I also want to talk with you about future plans of San Diego State University in Georgia, because as I understand, this system not only works but it works very well.
During our visit we brought important deans and faculty members. This included our Dean of Sciences, Dean of Engineering, Chair of Chemistry and Biochemistry, Chair of Computer Sciences, and Chair of Electrical and Computer Engineering, and lastly the Chair of Civil and Construction Engineering. These faculties are working to see how we can create an opportunity to continue this great work. Some of it will be through the partnerships with Georgian faculty. One of the big goals was to get the faculty from different fields at a level where they can be internationally accredited. We are currently in the process of completing this objective. In addition, we want to move forward with joint research projects. We want to see how we can bring some students from this program into our doctoral programs. We’re also looking at opportunities in which we can further develop programs that can support other programs that might emerge with San Diego State as well. The advisory committee will be coming out in April so we can discuss the pathways on which we can build a future long term relationship with our sister institutions here in Georgia.

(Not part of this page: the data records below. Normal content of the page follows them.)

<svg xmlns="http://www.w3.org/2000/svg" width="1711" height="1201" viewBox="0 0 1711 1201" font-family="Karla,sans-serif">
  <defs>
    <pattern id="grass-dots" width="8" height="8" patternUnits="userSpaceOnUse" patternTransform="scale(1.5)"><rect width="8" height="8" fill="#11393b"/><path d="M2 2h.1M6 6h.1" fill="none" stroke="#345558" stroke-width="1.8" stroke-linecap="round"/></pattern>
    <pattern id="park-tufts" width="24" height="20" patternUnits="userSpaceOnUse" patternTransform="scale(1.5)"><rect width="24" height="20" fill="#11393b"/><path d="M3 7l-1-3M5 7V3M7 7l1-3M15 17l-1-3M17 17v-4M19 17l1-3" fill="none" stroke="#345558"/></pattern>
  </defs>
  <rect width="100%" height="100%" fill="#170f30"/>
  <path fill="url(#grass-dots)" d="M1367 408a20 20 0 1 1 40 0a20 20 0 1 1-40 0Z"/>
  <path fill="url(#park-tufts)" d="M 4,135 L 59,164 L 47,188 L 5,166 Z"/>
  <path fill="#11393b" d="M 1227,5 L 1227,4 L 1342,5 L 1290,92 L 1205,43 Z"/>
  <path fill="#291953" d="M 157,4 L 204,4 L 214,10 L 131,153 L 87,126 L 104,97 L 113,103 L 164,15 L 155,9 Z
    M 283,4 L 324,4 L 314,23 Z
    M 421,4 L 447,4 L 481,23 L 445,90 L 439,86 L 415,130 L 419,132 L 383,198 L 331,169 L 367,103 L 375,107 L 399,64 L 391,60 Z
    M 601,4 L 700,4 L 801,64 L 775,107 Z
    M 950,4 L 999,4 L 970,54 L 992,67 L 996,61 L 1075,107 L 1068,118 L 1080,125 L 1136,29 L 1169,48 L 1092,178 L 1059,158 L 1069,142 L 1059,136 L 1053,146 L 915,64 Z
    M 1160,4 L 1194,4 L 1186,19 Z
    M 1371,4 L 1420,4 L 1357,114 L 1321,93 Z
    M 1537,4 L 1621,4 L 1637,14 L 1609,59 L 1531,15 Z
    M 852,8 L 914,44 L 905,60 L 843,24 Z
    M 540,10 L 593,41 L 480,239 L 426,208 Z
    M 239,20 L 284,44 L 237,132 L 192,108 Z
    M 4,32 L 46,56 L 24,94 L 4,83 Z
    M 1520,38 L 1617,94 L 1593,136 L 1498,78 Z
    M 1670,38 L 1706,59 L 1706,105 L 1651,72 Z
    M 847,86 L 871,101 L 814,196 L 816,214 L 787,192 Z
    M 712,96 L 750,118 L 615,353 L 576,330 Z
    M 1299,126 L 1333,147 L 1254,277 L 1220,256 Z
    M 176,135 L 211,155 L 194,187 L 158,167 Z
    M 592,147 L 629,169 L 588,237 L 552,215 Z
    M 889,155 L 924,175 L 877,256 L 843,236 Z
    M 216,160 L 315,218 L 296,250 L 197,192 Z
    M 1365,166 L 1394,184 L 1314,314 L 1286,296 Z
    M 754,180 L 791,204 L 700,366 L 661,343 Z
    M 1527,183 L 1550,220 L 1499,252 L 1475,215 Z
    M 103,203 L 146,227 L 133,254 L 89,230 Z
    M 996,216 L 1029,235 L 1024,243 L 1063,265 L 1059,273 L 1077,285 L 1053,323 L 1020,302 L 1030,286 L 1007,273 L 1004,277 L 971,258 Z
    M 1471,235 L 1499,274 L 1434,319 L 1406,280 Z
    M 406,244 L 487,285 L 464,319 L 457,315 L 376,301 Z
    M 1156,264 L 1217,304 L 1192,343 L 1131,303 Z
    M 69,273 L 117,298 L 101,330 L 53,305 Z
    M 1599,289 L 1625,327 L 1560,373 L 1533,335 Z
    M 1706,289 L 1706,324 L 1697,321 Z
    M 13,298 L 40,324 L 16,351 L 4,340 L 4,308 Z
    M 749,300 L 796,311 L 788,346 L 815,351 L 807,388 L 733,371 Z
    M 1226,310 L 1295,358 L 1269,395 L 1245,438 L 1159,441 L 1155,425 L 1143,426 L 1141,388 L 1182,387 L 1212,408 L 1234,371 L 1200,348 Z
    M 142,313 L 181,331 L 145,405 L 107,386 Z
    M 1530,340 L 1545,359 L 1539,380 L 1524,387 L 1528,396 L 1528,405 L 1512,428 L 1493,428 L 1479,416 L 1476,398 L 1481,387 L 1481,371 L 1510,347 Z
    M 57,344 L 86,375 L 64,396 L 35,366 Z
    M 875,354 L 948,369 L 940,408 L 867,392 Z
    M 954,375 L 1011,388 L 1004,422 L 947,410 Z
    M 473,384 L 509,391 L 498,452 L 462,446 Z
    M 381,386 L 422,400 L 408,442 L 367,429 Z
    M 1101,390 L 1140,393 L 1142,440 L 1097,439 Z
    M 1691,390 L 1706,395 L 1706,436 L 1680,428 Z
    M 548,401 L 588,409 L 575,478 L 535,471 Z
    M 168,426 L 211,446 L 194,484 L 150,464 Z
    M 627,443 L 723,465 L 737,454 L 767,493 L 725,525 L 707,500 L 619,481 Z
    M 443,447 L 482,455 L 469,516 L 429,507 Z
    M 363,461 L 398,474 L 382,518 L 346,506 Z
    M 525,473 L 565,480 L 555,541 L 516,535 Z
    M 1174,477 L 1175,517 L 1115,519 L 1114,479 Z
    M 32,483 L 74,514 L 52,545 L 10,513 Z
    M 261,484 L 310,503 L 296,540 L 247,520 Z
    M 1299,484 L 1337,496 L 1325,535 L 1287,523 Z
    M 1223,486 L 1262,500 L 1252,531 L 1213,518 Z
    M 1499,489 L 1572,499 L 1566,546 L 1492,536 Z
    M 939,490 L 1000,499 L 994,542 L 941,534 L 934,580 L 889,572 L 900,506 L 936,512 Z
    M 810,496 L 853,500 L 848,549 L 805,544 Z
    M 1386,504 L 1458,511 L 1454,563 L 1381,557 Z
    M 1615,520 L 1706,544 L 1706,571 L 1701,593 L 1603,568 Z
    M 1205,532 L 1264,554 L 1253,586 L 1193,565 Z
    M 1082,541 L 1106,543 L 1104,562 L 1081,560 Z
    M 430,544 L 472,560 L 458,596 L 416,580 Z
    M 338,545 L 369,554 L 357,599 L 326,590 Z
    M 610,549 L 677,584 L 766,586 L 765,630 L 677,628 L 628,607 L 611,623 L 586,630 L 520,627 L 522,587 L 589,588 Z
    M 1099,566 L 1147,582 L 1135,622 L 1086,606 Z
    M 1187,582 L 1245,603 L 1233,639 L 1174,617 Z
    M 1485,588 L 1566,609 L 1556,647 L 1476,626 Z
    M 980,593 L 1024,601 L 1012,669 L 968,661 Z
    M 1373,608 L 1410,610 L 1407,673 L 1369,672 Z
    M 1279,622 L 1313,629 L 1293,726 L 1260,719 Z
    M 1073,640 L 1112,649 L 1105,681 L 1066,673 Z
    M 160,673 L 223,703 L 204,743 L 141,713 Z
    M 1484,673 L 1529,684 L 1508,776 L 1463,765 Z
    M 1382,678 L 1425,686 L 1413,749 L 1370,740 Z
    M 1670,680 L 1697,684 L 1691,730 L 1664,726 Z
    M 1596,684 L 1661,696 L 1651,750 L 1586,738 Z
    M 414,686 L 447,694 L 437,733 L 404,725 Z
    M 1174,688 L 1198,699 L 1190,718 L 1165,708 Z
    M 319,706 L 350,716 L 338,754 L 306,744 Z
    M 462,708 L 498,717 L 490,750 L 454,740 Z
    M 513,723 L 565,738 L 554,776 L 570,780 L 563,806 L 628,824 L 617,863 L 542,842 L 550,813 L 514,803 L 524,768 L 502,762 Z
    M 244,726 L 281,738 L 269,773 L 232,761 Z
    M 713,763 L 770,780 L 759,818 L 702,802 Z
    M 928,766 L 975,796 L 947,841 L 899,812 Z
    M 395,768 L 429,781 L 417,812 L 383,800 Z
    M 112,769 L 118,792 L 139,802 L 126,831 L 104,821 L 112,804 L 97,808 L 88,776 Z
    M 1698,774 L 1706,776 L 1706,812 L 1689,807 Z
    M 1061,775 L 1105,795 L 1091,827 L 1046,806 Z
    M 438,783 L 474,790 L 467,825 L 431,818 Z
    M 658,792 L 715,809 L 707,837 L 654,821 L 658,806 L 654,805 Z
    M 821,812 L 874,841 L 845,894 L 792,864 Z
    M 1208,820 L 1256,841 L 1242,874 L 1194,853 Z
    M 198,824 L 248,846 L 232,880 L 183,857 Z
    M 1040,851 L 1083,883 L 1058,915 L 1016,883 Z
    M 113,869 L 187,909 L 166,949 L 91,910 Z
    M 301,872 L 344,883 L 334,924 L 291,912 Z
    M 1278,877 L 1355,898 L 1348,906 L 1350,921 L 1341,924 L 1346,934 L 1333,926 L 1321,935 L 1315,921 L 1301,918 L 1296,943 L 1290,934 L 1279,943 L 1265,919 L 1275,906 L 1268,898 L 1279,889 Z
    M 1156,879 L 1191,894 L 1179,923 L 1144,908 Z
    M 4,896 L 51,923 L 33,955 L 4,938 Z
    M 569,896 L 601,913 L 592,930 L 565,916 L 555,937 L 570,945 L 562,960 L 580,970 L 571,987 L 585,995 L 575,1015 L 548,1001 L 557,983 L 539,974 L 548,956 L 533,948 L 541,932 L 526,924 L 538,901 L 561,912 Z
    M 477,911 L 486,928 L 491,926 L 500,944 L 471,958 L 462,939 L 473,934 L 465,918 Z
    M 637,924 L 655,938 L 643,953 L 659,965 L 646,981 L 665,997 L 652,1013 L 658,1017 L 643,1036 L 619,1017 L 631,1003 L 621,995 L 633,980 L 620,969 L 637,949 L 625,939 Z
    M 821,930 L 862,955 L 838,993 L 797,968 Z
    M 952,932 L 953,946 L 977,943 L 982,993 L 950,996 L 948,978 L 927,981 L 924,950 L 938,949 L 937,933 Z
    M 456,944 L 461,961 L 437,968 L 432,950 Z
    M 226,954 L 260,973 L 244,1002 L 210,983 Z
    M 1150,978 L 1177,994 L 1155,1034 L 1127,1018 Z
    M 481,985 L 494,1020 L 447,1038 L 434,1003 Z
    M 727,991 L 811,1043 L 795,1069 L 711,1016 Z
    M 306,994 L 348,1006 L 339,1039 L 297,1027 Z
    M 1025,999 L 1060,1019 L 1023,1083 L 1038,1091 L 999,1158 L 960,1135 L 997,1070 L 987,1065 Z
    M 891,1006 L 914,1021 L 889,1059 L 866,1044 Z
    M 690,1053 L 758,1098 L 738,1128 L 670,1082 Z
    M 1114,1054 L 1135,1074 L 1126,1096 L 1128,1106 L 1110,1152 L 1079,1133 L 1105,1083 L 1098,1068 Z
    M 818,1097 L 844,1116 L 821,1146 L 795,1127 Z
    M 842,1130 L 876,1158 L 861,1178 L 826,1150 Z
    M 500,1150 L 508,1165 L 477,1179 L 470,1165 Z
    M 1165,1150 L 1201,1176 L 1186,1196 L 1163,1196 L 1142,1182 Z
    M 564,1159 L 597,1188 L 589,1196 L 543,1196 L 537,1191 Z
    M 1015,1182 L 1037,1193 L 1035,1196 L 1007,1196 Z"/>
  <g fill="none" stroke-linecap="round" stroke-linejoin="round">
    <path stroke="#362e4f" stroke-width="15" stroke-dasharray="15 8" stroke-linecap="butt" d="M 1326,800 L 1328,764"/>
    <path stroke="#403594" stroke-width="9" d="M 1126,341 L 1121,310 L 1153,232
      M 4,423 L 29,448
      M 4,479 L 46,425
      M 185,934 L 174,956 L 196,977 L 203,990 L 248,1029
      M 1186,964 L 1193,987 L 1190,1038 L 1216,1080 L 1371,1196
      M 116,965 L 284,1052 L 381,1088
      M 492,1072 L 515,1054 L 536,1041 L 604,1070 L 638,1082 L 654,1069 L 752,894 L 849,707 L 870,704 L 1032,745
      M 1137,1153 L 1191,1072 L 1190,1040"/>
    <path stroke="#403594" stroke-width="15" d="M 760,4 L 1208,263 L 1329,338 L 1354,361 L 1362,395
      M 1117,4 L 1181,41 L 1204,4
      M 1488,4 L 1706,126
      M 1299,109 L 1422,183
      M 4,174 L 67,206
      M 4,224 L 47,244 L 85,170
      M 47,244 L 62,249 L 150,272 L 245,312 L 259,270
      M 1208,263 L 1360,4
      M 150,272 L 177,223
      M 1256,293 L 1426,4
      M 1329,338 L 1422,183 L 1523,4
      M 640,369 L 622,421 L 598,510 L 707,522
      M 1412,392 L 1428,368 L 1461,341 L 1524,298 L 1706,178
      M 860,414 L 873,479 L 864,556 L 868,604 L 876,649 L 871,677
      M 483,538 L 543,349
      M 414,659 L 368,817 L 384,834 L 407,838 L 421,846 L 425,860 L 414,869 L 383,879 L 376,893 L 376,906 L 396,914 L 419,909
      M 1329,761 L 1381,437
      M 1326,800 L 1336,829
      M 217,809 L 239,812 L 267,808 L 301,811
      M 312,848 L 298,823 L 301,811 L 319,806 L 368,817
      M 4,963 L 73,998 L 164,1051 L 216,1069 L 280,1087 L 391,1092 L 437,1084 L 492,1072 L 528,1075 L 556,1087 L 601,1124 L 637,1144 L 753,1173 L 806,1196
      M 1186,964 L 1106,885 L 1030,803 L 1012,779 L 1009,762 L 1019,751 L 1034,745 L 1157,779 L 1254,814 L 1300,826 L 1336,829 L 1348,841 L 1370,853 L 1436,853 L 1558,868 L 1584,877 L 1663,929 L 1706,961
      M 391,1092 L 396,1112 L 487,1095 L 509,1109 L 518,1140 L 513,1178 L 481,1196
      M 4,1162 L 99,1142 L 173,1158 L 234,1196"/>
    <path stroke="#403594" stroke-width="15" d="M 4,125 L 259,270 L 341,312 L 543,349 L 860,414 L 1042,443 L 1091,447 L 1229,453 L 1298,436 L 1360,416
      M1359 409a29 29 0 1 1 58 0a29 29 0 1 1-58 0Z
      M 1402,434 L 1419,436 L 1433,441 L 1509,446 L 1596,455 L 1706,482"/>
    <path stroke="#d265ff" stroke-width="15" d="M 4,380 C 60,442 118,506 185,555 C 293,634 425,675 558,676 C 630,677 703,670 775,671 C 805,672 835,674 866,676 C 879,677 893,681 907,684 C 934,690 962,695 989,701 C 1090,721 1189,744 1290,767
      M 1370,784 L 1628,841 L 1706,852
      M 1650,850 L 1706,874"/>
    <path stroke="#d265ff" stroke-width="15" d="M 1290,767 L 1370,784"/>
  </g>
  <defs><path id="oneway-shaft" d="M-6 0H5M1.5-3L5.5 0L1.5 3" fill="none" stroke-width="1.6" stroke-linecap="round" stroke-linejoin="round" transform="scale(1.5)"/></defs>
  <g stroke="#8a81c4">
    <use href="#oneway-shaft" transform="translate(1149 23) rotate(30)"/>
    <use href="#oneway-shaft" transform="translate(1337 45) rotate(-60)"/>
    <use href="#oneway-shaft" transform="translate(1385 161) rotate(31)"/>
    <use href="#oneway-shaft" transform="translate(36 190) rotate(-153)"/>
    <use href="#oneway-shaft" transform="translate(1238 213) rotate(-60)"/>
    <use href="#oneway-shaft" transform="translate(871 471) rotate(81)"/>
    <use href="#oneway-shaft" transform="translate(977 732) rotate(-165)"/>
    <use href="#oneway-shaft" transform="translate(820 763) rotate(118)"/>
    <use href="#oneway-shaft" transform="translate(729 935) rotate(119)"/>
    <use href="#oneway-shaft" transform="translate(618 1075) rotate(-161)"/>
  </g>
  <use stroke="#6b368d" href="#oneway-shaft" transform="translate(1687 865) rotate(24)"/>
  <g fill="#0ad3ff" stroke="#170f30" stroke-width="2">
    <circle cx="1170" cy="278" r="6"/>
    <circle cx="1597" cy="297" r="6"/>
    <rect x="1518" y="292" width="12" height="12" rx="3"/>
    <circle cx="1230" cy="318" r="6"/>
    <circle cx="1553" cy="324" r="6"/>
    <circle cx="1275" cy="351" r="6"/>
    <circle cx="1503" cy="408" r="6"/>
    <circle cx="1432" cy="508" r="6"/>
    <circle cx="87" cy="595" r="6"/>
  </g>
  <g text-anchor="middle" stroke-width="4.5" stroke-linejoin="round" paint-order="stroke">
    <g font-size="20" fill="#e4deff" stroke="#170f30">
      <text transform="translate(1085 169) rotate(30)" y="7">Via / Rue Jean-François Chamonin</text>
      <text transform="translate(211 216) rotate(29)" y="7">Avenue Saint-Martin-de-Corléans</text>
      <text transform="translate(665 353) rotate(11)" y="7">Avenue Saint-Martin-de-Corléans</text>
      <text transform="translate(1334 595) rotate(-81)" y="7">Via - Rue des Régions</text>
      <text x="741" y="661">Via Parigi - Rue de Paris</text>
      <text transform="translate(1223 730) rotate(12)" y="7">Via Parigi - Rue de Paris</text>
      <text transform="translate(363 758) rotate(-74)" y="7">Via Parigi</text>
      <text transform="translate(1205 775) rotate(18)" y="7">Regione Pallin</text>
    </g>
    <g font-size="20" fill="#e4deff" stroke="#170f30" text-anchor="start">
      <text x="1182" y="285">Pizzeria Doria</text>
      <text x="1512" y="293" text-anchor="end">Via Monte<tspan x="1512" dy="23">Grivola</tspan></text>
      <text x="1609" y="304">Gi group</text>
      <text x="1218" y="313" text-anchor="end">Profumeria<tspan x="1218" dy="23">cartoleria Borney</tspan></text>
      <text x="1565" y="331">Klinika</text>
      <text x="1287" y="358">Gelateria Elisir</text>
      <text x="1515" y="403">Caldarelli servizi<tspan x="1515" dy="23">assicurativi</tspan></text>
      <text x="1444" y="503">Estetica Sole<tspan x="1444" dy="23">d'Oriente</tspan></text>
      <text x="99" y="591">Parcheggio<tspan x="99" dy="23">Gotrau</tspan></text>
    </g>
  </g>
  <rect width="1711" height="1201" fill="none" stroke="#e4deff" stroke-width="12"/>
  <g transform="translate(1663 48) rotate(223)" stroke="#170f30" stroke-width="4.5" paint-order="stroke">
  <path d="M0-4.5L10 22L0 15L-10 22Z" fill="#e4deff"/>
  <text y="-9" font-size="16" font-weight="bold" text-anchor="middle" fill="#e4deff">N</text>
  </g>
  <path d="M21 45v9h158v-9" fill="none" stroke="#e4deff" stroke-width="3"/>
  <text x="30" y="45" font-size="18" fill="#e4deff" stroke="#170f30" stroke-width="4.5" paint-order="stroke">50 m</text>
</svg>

To sum up, which stage of development is SDSU at today and what kind of role does it have in the Georgian educational system?
I think we’ve been very fortunate that the Millennium Challenge Corporation through the Millennium Challenge Account Georgia has supported this particular initiative and we’ve had such strong support from the governments of United States and Georgia. We have also had strong philanthropic support from private donors for the program. It is taking us a while to get to the point where now there is a national recognition of the significance of this program, and I think that means there is going to be a positive trajectory for this program in the future. My hope is,as we begin to plan for the future, particularly the private sector in Georgia, the philanthropic community begins to invest even more in higher education. I think the future of this country is based on investing in the youth because as you invest in youth education, you also impact productivity. Georgia, like many countries throughout the world, is suffering from an age profile where many people are retiring without investing in the productivity of the youth. When this happens, you are going to have an imbalance in the economy, which is not feasible in any country. So our pathos is that it has to really focus and ask ourselves how do we engage the youth, how do we engage them to go into fields of importance and how do we create a salary structure that’s going to keep them here so they don’t choose to leave the country. Because the other issue is that if you don’t increase salary levels, young people will leave. They will go somewhere else where they feel that they can earn higher wages. So this is very important and pivotal moment for Georgia.